« Ce n’est pas en étant obsédé par la dette que la droite séduira les classes populaires »

FIGAROVOX.- Vous consacrez le dernier numéro de Causeur à l’explosion de la droite. Quel bilan tirez-vous des élections européennes?
Élisabeth LÉVY.- Je suis comme beaucoup stupéfaite par la rapidité avec laquelle un parti que l’on croyait puissant, qui, sous une forme ou une autre, a toujours été présent au second tour de la présidentielle, se désintègre. Et comme tout le monde, j’hésite entre l’amusement et l’accablement quand j’entends les uns et les autres crier haro sur le baudet qu’hier ils feignaient d’adorer. Le plus étonnant, comme l’a observé Alain Finkielkraut, c’est qu’ils soient tout aussi volatiles pour les idées que pour les personnes: puisque «la ligne conservatrice» fait 8 %, changeons de ligne! Soyons jeunes et modernes! Après tout, il est trop facile de jeter la pierre: les élus veulent être réélus (encore que pas toujours), c’est compréhensible. Quoi qu’il en soit, on assiste à la suite logique de la recomposition menée sabre au clair par Emmanuel Macron. 
Que voulez-vous dire? Existe-t-il encore une place pour la droite entre le RN et LREM? 

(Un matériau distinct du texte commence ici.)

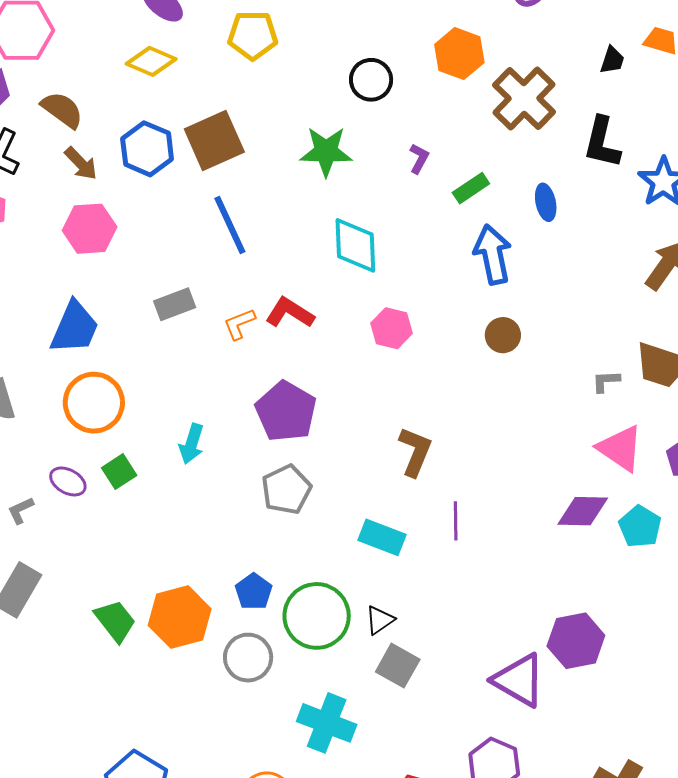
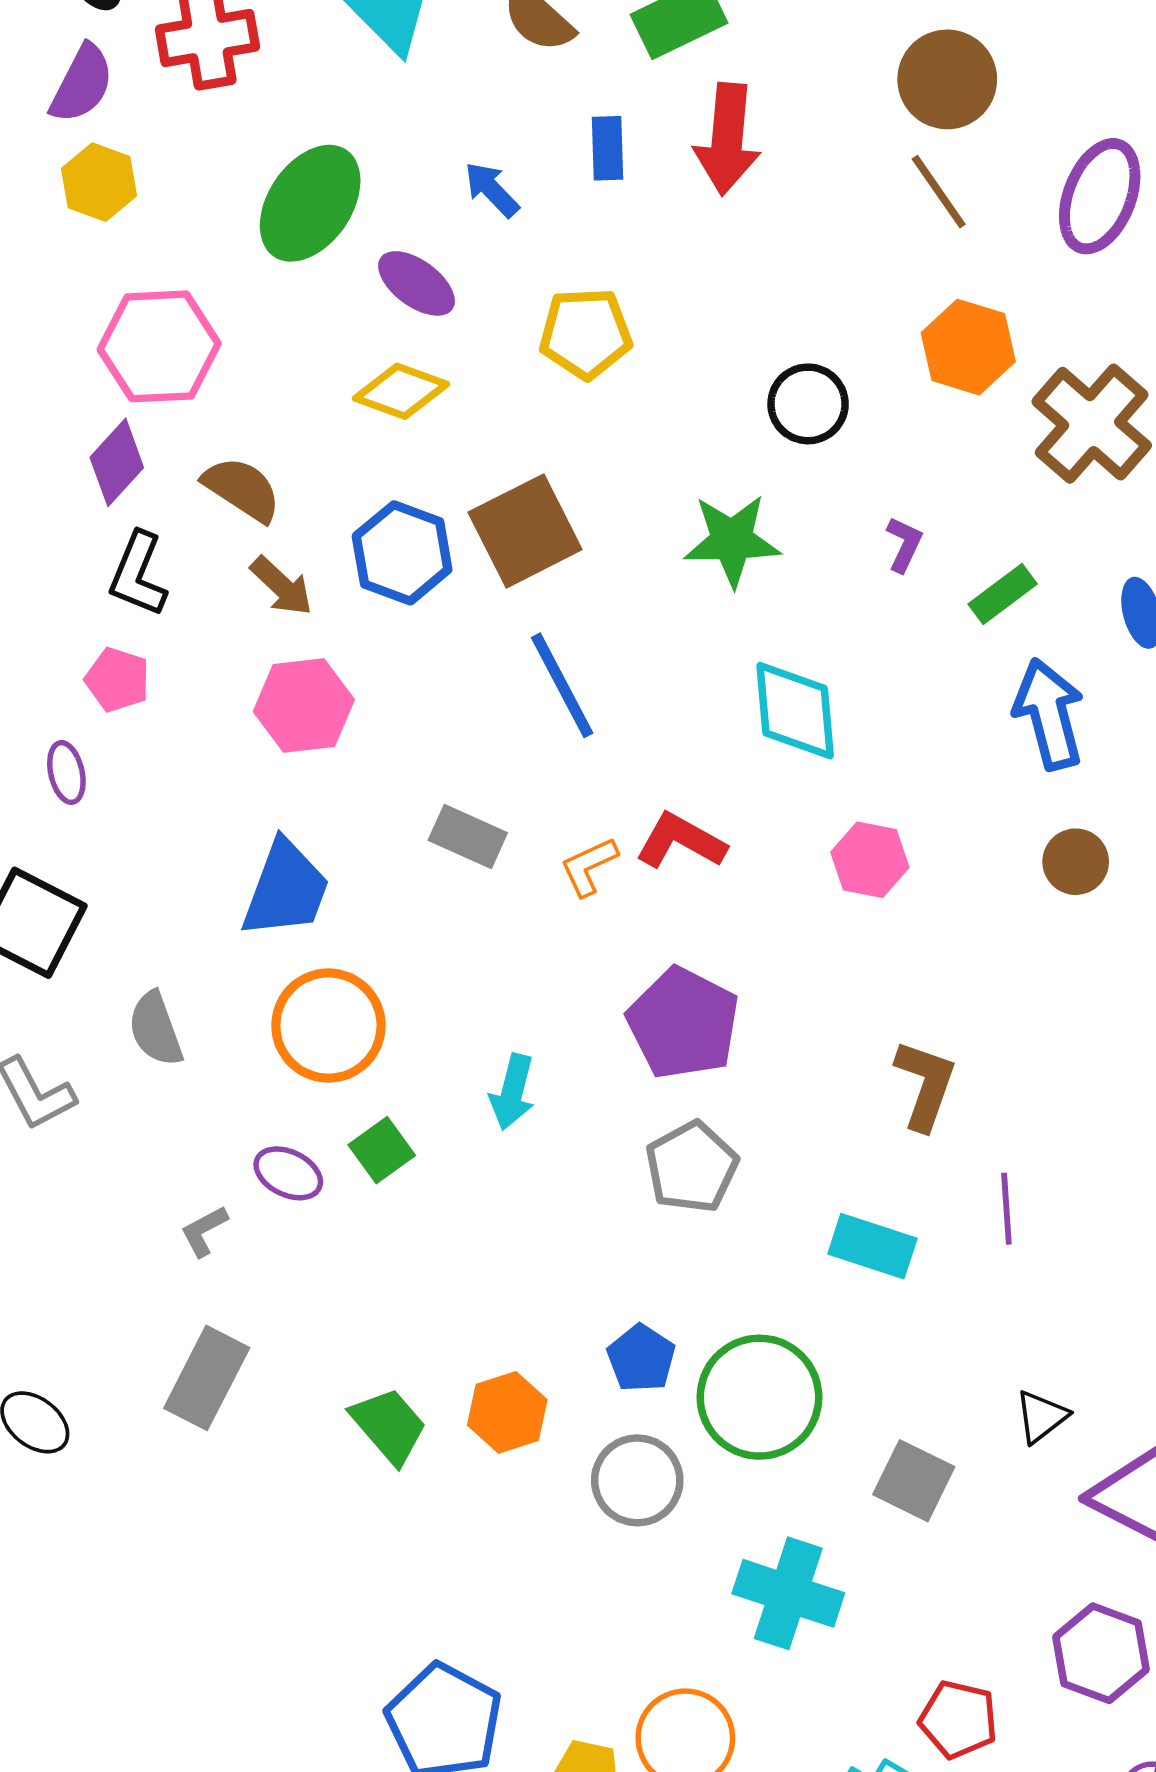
gray rectangle: (175, 304) -> (468, 837), turned 48
orange hexagon: (180, 617) -> (507, 1412), size x0.7
black triangle: (380, 620) -> (1041, 1417), moved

Je veux dire que ces questions de boutiques n’ont pas un intérêt majeur. Il faudrait distinguer la tectonique des plaques culturelles, le lent mouvement des idées, des aspirations, des structures mentales, de la superstructure politique - les institutions et les partis qui donnent corps et vie à ces dynamiques souterraines. La première raison de la crise du système politique est précisément qu’il n’est plus l’expression de l’infrastructure anthropologique et des clivages qui la structurent. Peut-être que beaucoup de gens se sentent encore affectivement de droite ou (surtout) de gauche. Reste que cette summa divisio de l’espace politique n’est plus très opérante dès lors que les partis qu’elle a engendrés sont dépourvus de toute cohérence idéologique.
En rassemblant la droite de la gauche et la gauche de la droite, qui étaient d’accord sur tout, sauf peut-être sur quelques coquetteries sémantiques, Emmanuel Macron a éclairci du paysage. En conjuguant la séduction facile du progressisme pour les nuls et la menace du désordre, le président est parvenu à rassembler et à tenir le bloc central de la société française, minoritaire mais homogène idéologiquement et sociologiquement - en somme, à créer ce qui s’apparente le plus à un parti de classe. Son camp est peut-être minoritaire mais il est relativement homogène dans ses intérêts et dans ses représentations. La clarification va désormais se poursuivre autour de ce bloc central. L’ennui, c’est que la sémantique ajoute à la confusion car nous ne savons pas encore nommer précisément les nouveaux clivages. Ainsi le terme «progressiste» a-t-il été auto-décerné, alors qu’à l’inverse, personne ne se réclame du «populisme». 
Vous ne répondez pas! Y a-t-il une place pour la droite?